All of this leads to the fair, where Albert and Annie go on a date. People die at this fair of some unnatural causes, but other than these running gags, there’s really not much funny here. There is a moment when they run into Louise and Foy, and Albert stumbles over his words when describing where he lives in relation to Annie. This joke might work, but not much else in the scene does. Especially when the predictable plot come creeping right around the corner. We know that Clinch will be returning to town in a week to pickup his wife, so we know that trouble is coming and exactly what it is and when. Maybe they were going for a High Noon approach with this, only the hero doesn’t know what’s coming, and it seems like the movie is hoping we will forget, so that they can surprise us later. It doesn’t work.

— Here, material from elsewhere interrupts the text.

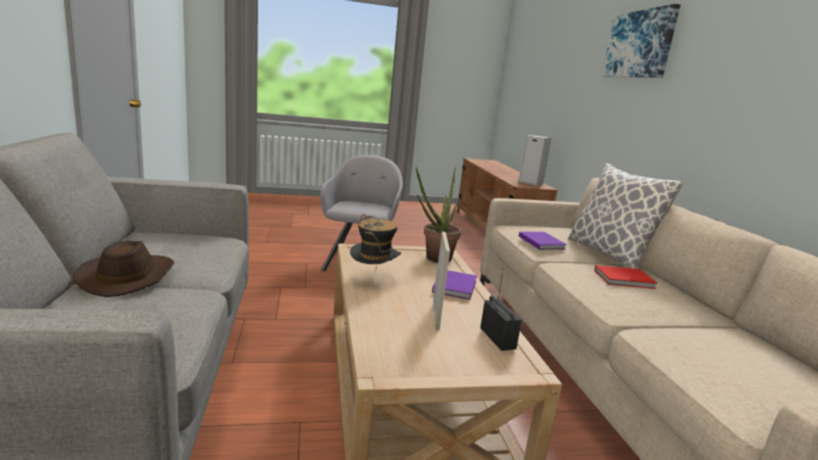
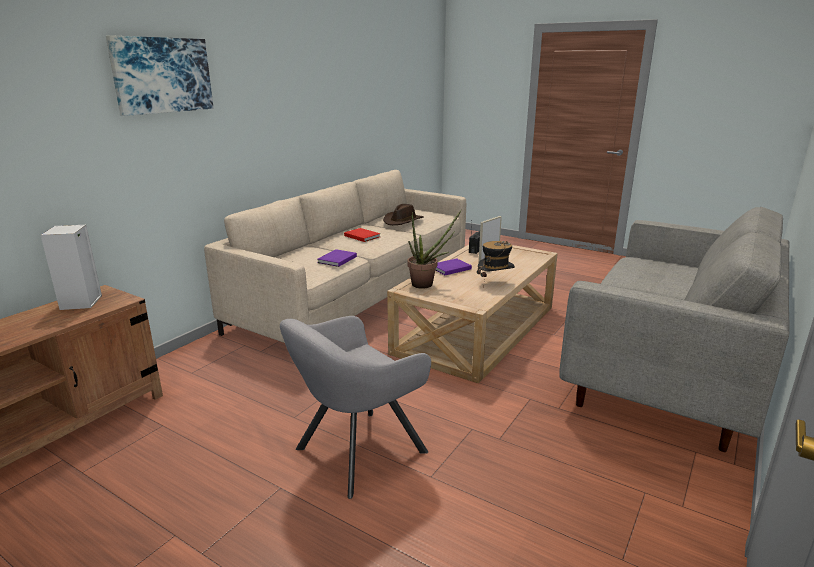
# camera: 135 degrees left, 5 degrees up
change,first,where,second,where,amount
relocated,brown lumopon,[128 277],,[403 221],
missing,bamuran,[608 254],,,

If the plot made any attempt to get creative or avoid cliches and standard storytelling, this might have been a better film. As it is, this is a predictable and mostly unfunny mess. Knowing exactly what’s going to happen the whole way through really hurts the film. At that point, with plot pretty much taken out of the equation, all that’s left is the humor, and it is very hit and miss. The scene where one man can’t fight because he is too busy going to the bathroom in another man’s hat is an example of the lousy humor on hand here. Another one involves a herd of sheep peeing on a character. This is pretty amateurish stuff, and MacFarlane can certainly do better.